Insurance companies representing 93 percent of the state’s market restricted or stopped writing home insurance policies in response, according to the insurer, negatively affecting California’s housing market.
To stabilize the housing and insurance markets, the Legislature created the Earthquake Authority in 1996 to sell insurance through a variety of partner companies.
A spokesperson said the organization is focused on improving resiliency.
“It’s not just about the homes themselves,” said Janiele Maffei, chief mitigation officer with the Earthquake Authority. “It’s also about creating resilient systems, involving the residents, contractors, engineers, building departments—the whole ecosystem—to get Californians earthquake ready.”
In 2024, policies originated by the authority account for two-thirds of all residential earthquake coverage statewide, making it one of the largest earthquake insurers in the world.
Price increase requests are considered and approved by the state’s Department of Insurance.
The premium cost increase comes as insurance rates are on the rise across the board in California. The state is facing an insurance “availability crisis,” according to experts, with dozens of insurers having fled the market over the last two years as wildfire risks and rebuilding costs have skyrocketed since 2017.
“Consumers are hurting, businesses continue to lose coverage, wildfires are ravaging our state—and we do not have the luxury of time,” Ricardo Lara, insurance department commissioner, said in an August press release. “I am ultimately responsible for fixing this crisis, and I am moving forward to meet my commitment to complete long-needed reforms this year.”
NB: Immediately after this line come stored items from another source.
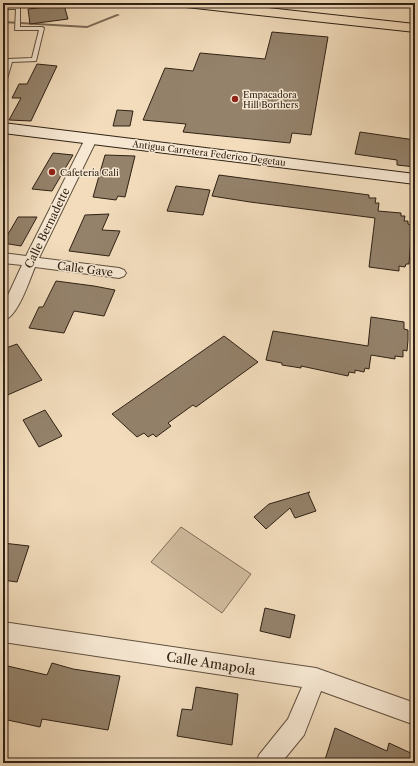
<svg xmlns="http://www.w3.org/2000/svg" width="418" height="766" font-family="'Libre Caslon Text',serif">
<style>
.green{fill:#d1bc9f;stroke:#806e5a}
.lines{fill:none;stroke-linecap:round;stroke-linejoin:round}
.stream{fill:#7c6b57;fill-rule:evenodd}
.building{fill:#94826b;stroke:#2f2114}
.lane-casing{stroke:#60503e;stroke-width:2}
.street-casing{stroke:#60503e;stroke-width:2}
.secondary-casing{stroke:#2f2114;stroke-width:2}
.primary-casing{stroke:#2f2114;stroke-width:2}
.lane{fill:#f7e8d3;fill-rule:evenodd}
.street{fill:#f7e8d3;fill-rule:evenodd}
.secondary{fill:#f7e8d3;fill-rule:evenodd}
.primary{fill:#f2dcbc;fill-rule:evenodd}
.poi-dot{fill:#8f2418;stroke:#f7e8d3;stroke-width:1.5}
.labels{text-anchor:middle;dominant-baseline:central;stroke-width:3;stroke-linejoin:round;paint-order:stroke}
.far-poi-label{font-size:9px;fill:#2f2114;stroke:#f7e8d3;text-anchor:start}
.far-street-label{font-size:9px;fill:#2f2114;stroke:#f7e8d3}
.street-label{font-size:11px;fill:#2f2114;stroke:#f7e8d3}
.near-street-label{font-size:13px;fill:#2f2114;stroke:#f7e8d3}
</style>
<rect width="100%" height="100%" fill="#f2dcbc"/>
<filter id="stains"><feTurbulence type="fractalNoise" baseFrequency=".005" numOctaves="4"/><feColorMatrix values="0 0 0 0 .2 0 0 0 0 .09 0 0 0 0 .02 0 0 0 .5 -.17"/></filter>
<radialGradient id="worn" r=".72"><stop offset=".6" stop-color="#630" stop-opacity="0"/><stop offset="1" stop-color="#630" stop-opacity=".3"/></radialGradient>
<polygon class="green" points="181,527 251,574 222,613 151,562"/>
<g class="lines">
<polygon class="stream" points="117,14 120,15 87,28 3,23 3,21 87,26"/>
</g>
<g class="building">
<polygon points="64,5 68,19 30,24 28,9"/>
<polygon points="272,32 328,37 311,135 292,133 290,143 183,132 186,124 143,120 165,68 193,71 200,53 265,59"/>
<polygon points="37,64 57,66 31,121 9,120 21,98 12,98 19,84 27,84"/>
<polygon points="117,110 133,111 130,126 113,126"/>
<polygon points="360,132 415,140 415,167 397,165 397,160 355,154"/>
<polygon points="53,153 73,155 52,191 32,189"/>
<polygon points="105,155 135,156 125,197 118,196 116,200 93,197"/>
<polygon points="219,175 369,195 369,198 376,198 375,203 379,203 378,211 401,213 401,216 405,216 404,221 408,221 408,224 412,225 409,264 406,264 405,267 399,266 399,271 369,267 375,218 250,202 212,196"/>
<polygon points="176,186 210,190 203,215 167,211"/>
<polygon points="109,214 102,230 120,231 109,256 69,251 85,215"/>
<polygon points="18,217 37,217 21,246 3,243"/>
<polygon points="56,281 94,286 115,290 104,316 74,311 64,333 29,328 39,307 43,307"/>
<polygon points="371,317 404,322 404,329 408,330 408,340 407,351 403,350 403,357 395,356 395,359 371,355 369,369 365,368 364,372 355,370 355,373 349,372 348,376 301,366 301,368 282,365 282,363 266,360 273,331 368,346"/>
<polygon points="224,336 258,362 196,407 193,405 168,423 171,426 156,437 153,434 148,437 144,433 137,437 112,414"/>
<polygon points="17,344 42,380 3,397 3,349"/>
<polygon points="45,410 62,436 39,447 23,420"/>
<polygon points="310,492 308,493 316,511 295,518 290,508 266,529 254,517 269,504"/>
<polygon points="3,543 29,546 17,582 3,580"/>
<polygon points="265,608 295,615 290,638 260,631"/>
<polygon points="52,663 73,669 120,676 108,730 42,719 40,727 3,719 3,665 47,675"/>
<polygon points="196,687 238,694 232,745 177,736 182,709 192,710"/>
<polygon points="335,728 387,751 389,743 415,755 415,763 324,763"/>
</g>
<g class="lines">
<defs>
<polygon id="lane" points="20,6 20,27 42,27 44,28 36,61 12,62 6,82 3,84 3,74 8,59 32,58 39,30 15,30 16,9 3,9 3,7"/>
<g id="street">
<polygon points="400,3 415,3 415,7 402,5"/>
<path d="M91 135 95 136 97 139 39 258 119 268 124 270 126 273 124 276 119 278 35 267C29 281 18 317 3 321V306L22 265 3 263V253L26 256 85 139 87 136Z"/>
<polygon points="3,622 316,668 415,703 415,725 321,691 304,735 281,763 256,763 259,755 288,719 302,687 3,642"/>
</g>
<polygon id="secondary" points="3,123 415,174 415,184 3,133"/>
<polygon id="primary" points="179,3 222,3 415,24 415,32 186,7 181,6"/>
</defs>
<use href="#lane" class="lane-casing"/>
<use href="#street" class="street-casing"/>
<use href="#secondary" class="secondary-casing"/>
<use href="#primary" class="primary-casing"/>
<use href="#lane" class="lane"/>
<use href="#street" class="street"/>
<use href="#secondary" class="secondary"/>
<use href="#primary" class="primary"/>
</g>
<g class="poi-dot">
<circle cx="235" cy="99" r="4"/>
<circle cx="52" cy="172" r="4"/>
</g>
<g class="labels">
<g class="far-poi-label">
<text x="243" y="94">Empacadora<tspan x="243" dy="10">Hill Borthers</tspan></text>
<text x="60" y="172">Cafetería Cali</text>
</g>
<g class="far-street-label">
<text transform="translate(209 153) rotate(7)">Antigua Carretera Federico Degetau</text>
</g>
<g class="street-label">
<text transform="translate(47 228) rotate(-64)">Calle Bernadette</text>
<text transform="translate(85 269) rotate(7)">Calle Gave</text>
</g>
<g class="near-street-label">
<text transform="translate(211 663) rotate(9)">Calle Amapola</text>
</g>
</g>
<rect width="418" height="766" fill="none" stroke="#f2dcbc" stroke-width="16"/>
<rect x="4" y="4" width="410" height="758" fill="none" stroke="#2f2114" stroke-width="2"/>
<rect x="8" y="8" width="402" height="750" fill="none" stroke="#2f2114"/>
<rect width="100%" height="100%" filter="url(#stains)"/>
<rect width="100%" height="100%" fill="url(#worn)"/>
</svg>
Lara issued a bulletin calling for more complete rate review applications from insurers to expedite approval processes, and the insurance department is hiring more staff to facilitate review.
“We’ve been working closely with the Insurance Commissioner and fully support these actions ... to ensure Californians have adequate access to insurance and combat market exodus that hurts consumers,” Gov. Gavin Newsom said in the same press release. “These are the actions necessary to address California’s insurance crisis.”